### Task to complete
From the first line to the last, output the records exactly and drop any images.

### Exercise data
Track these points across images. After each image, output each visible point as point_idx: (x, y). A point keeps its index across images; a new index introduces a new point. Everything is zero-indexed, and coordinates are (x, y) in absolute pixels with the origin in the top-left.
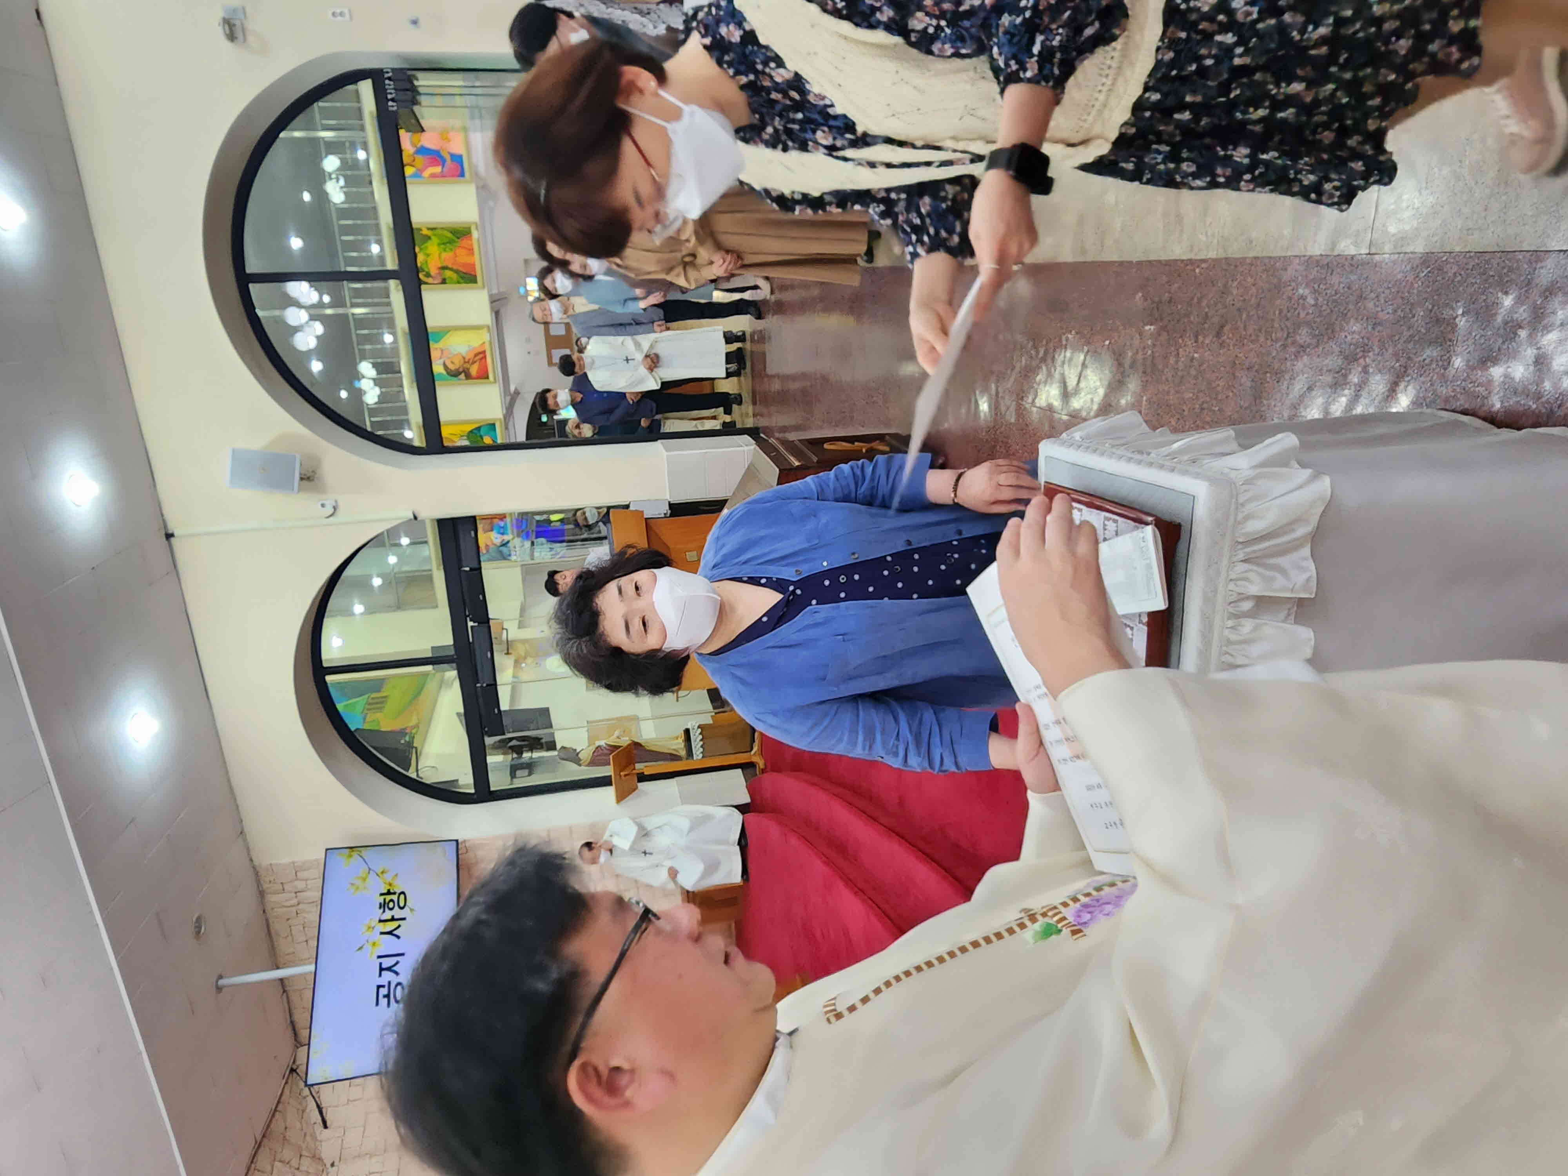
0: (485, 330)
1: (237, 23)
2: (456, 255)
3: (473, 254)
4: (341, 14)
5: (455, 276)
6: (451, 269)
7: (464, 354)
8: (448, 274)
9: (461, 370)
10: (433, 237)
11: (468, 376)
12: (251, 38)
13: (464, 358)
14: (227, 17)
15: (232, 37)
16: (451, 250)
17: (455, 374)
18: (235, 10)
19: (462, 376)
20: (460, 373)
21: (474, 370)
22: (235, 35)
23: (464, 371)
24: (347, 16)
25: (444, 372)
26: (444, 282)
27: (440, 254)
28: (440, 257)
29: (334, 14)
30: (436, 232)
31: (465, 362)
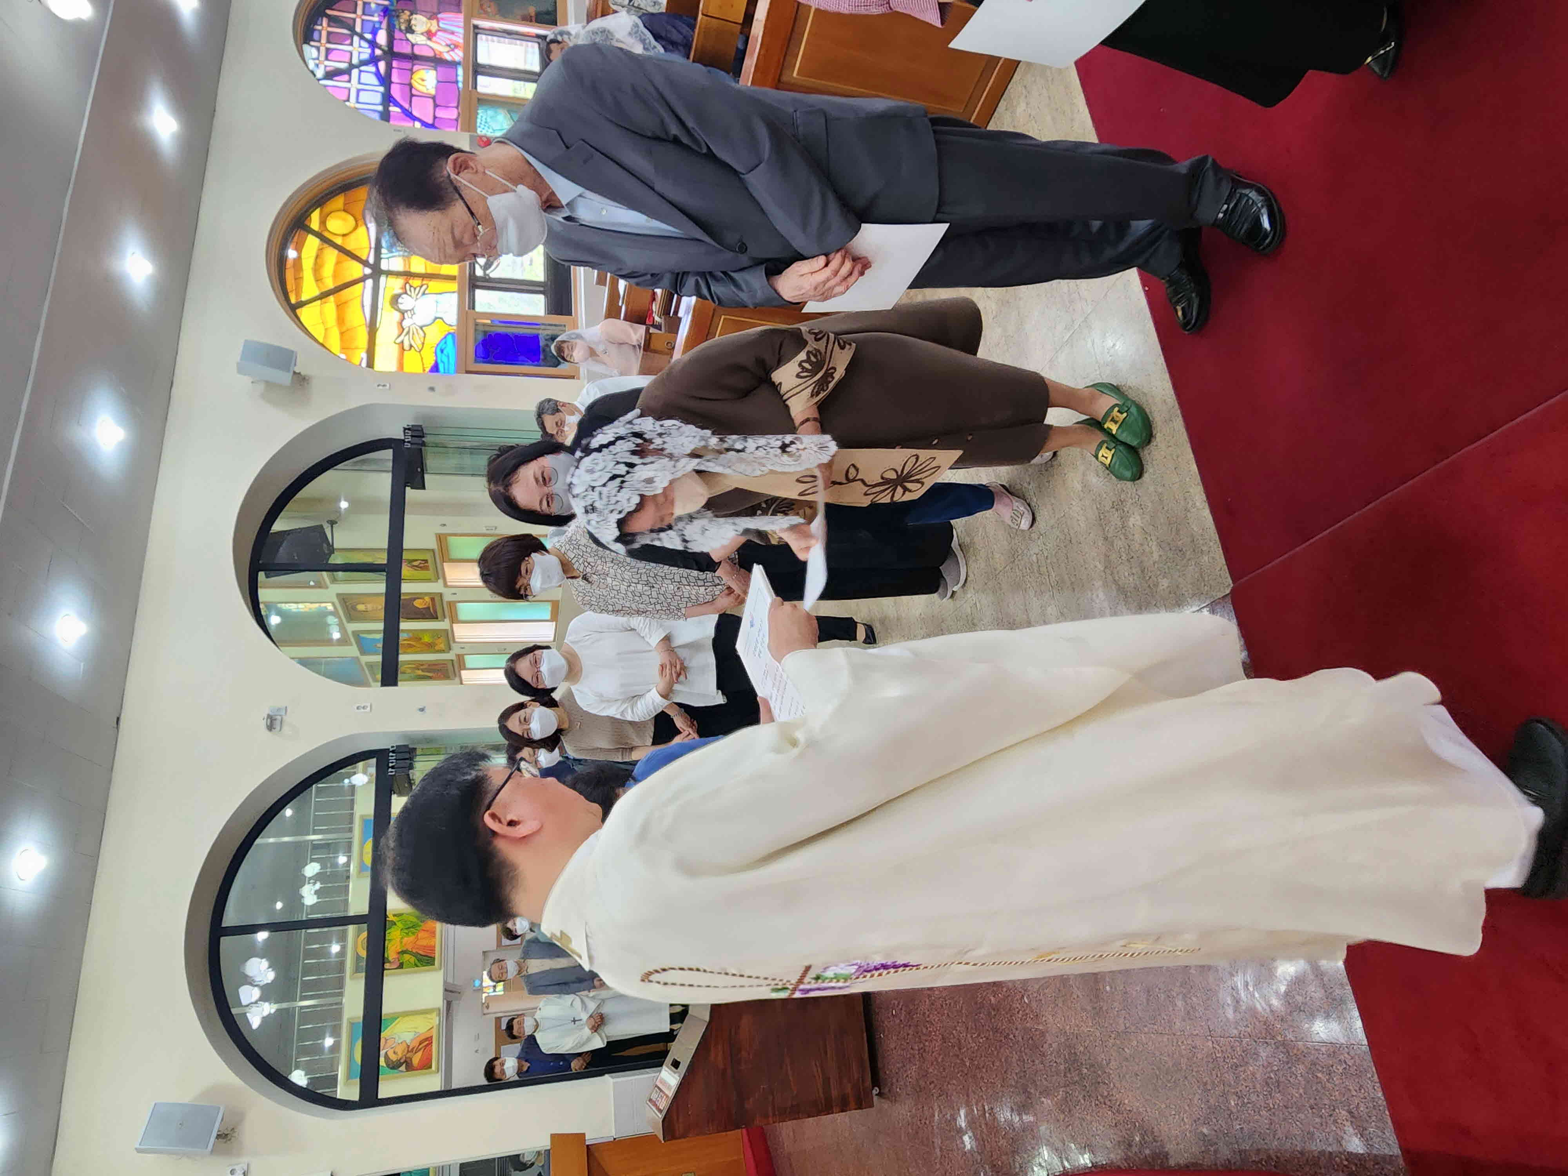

### Response area
Track these points across images. After each image, output each visible point as point_idx: (x, y). A point keeps its index across images; a new index introduces a new point. Everything is zero-indexed, and coordinates are (x, y) in absolute pixels with the origin in the top-left.
0: (485, 330)
1: (237, 23)
2: (456, 255)
3: (473, 254)
4: (341, 14)
5: (455, 276)
6: (451, 269)
7: (464, 354)
8: (448, 274)
9: (461, 370)
10: (433, 237)
11: (468, 376)
12: (251, 38)
13: (464, 358)
14: (227, 17)
15: (232, 37)
16: (451, 250)
17: (455, 374)
18: (235, 10)
19: (462, 376)
20: (460, 373)
21: (474, 370)
22: (235, 35)
23: (464, 371)
24: (347, 16)
25: (444, 372)
26: (444, 282)
27: (440, 254)
28: (440, 257)
29: (334, 14)
30: (436, 232)
31: (465, 362)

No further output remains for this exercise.